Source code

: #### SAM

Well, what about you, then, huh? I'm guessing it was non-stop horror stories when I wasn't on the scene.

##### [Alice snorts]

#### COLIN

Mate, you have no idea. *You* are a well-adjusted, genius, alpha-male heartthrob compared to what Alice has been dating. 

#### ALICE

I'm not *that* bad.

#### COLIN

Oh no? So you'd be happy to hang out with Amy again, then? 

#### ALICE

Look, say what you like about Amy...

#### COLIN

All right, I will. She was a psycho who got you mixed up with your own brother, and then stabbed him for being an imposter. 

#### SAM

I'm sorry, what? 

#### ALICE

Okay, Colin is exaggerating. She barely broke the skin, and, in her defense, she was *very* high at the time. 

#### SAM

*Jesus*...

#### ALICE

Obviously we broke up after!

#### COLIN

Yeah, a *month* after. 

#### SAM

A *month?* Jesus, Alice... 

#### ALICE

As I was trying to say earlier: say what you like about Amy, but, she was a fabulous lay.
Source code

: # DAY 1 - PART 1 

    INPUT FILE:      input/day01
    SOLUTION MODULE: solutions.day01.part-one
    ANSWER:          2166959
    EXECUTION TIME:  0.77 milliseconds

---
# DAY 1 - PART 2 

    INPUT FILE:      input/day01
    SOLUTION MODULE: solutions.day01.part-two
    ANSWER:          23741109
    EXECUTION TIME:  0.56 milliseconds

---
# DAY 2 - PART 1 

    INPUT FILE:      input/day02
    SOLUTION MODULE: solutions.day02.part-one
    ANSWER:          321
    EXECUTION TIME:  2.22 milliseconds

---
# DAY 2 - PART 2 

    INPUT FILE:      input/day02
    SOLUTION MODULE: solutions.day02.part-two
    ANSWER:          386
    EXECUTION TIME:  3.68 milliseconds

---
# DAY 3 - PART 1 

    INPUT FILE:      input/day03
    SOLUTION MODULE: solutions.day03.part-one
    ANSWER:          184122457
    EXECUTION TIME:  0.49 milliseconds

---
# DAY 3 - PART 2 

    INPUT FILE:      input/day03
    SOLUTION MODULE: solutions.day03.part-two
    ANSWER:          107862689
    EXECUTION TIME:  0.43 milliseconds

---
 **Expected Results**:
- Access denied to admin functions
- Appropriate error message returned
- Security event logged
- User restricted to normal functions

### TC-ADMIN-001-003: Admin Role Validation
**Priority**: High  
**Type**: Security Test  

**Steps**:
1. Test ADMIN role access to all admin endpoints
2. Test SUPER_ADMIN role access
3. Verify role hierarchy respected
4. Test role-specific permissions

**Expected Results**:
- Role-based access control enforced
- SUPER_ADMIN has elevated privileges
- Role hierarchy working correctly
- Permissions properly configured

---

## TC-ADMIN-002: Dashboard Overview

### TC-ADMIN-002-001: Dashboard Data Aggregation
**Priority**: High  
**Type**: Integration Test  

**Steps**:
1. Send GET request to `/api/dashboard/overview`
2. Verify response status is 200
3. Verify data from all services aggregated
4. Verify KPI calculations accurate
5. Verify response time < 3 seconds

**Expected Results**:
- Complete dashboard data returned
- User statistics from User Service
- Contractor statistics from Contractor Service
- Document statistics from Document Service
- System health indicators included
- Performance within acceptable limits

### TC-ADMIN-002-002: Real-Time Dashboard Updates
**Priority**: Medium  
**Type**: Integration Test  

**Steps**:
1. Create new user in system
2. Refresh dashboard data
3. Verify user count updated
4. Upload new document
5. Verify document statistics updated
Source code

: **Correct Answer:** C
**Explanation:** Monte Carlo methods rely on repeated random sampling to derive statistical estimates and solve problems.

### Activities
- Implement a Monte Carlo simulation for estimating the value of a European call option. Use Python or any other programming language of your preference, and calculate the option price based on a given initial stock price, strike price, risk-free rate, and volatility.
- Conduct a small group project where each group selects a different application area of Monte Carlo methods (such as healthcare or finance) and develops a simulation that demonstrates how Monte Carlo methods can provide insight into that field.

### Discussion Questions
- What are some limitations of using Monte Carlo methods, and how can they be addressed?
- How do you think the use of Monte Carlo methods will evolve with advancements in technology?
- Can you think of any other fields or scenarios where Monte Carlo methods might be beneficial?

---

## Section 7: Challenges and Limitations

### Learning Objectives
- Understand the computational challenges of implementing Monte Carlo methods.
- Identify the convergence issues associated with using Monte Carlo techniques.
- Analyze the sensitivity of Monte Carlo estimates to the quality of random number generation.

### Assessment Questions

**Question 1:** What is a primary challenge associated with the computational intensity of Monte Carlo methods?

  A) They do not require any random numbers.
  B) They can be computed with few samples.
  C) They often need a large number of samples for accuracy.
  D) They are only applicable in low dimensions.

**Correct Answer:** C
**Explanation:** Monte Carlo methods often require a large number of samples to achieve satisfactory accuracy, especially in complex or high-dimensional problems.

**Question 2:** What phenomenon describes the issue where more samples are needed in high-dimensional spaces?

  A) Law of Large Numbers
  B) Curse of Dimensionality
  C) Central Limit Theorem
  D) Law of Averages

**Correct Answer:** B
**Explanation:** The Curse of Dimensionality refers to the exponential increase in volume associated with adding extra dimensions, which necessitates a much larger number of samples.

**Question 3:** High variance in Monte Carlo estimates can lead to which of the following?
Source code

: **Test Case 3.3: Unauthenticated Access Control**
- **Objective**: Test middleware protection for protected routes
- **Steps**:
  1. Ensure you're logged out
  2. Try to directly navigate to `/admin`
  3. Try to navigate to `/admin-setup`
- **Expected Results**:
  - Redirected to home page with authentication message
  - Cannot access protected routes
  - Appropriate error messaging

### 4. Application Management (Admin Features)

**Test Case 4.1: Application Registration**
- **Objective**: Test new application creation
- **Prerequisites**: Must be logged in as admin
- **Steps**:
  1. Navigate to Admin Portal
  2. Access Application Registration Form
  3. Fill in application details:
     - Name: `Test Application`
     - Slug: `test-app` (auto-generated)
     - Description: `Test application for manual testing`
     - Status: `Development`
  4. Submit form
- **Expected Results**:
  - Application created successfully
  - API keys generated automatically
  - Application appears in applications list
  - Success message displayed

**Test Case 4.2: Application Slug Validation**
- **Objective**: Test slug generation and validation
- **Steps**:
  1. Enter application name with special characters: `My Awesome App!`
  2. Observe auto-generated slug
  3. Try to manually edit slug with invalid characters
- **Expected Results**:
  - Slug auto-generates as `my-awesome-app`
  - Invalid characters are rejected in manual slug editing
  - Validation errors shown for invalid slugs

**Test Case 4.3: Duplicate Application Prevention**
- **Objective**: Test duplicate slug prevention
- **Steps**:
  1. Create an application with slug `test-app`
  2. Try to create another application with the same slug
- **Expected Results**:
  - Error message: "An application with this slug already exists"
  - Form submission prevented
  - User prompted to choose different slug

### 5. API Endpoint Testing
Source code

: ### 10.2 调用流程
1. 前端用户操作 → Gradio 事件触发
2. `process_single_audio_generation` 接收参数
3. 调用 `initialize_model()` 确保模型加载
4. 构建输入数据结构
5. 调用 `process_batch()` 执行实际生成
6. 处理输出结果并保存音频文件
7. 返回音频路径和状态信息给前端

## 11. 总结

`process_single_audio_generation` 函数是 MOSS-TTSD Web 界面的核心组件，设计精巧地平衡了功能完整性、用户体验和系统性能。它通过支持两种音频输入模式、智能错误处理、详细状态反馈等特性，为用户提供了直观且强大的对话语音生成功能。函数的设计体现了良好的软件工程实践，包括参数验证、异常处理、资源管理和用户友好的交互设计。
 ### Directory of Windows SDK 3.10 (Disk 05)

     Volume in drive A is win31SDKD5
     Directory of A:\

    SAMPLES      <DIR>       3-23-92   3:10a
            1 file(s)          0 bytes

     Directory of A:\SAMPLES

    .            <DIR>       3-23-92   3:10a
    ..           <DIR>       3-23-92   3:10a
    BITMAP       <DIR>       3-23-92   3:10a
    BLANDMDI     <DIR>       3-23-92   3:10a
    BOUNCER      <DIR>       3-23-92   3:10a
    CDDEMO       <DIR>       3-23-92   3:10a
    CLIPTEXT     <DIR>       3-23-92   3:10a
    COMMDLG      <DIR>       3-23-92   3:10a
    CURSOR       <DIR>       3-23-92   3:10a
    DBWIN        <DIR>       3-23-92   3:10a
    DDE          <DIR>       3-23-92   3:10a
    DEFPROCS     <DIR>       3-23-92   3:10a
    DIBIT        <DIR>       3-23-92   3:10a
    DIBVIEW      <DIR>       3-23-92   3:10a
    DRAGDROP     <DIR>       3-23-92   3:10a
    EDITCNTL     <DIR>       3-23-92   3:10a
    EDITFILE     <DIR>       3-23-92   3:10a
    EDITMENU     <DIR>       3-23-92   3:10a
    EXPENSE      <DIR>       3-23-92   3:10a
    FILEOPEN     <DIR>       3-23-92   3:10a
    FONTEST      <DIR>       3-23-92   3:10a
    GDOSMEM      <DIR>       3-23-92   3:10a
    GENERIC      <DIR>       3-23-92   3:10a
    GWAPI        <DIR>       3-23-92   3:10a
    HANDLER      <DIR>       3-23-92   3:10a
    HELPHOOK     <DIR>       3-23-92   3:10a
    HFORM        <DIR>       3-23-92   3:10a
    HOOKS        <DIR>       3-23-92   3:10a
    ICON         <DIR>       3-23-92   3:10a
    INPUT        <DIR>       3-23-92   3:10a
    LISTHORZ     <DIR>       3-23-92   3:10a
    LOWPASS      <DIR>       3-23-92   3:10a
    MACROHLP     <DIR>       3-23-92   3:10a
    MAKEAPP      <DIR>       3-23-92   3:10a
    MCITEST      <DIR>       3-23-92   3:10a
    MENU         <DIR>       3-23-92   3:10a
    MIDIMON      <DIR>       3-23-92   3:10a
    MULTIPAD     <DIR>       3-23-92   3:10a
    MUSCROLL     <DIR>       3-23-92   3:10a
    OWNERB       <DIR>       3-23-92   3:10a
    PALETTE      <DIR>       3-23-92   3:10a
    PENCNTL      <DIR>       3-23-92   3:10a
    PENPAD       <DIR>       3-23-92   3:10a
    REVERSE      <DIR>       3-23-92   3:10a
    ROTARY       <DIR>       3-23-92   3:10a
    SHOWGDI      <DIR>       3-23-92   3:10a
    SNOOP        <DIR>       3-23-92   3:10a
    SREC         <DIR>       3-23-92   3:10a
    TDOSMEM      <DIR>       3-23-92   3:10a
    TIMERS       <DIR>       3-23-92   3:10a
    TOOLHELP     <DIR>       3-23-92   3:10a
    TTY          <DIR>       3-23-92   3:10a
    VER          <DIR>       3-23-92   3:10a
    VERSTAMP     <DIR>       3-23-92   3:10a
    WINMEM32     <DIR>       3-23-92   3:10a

**Instruction:** Using the entries above, output exactly the lines between the line holding "## TC-ADMIN-002: Dashboard Overview" and the line holding "- Implement a", end lines included, and nothing more.

**Answer box:**
## TC-ADMIN-002: Dashboard Overview

### TC-ADMIN-002-001: Dashboard Data Aggregation
**Priority**: High  
**Type**: Integration Test  

**Steps**:
1. Send GET request to `/api/dashboard/overview`
2. Verify response status is 200
3. Verify data from all services aggregated
4. Verify KPI calculations accurate
5. Verify response time < 3 seconds

**Expected Results**:
- Complete dashboard data returned
- User statistics from User Service
- Contractor statistics from Contractor Service
- Document statistics from Document Service
- System health indicators included
- Performance within acceptable limits

### TC-ADMIN-002-002: Real-Time Dashboard Updates
**Priority**: Medium  
**Type**: Integration Test  

**Steps**:
1. Create new user in system
2. Refresh dashboard data
3. Verify user count updated
4. Upload new document
5. Verify document statistics updated
Source code

: **Correct Answer:** C
**Explanation:** Monte Carlo methods rely on repeated random sampling to derive statistical estimates and solve problems.

### Activities
- Implement a Monte Carlo simulation for estimating the value of a European call option. Use Python or any other programming language of your preference, and calculate the option price based on a given initial stock price, strike price, risk-free rate, and volatility.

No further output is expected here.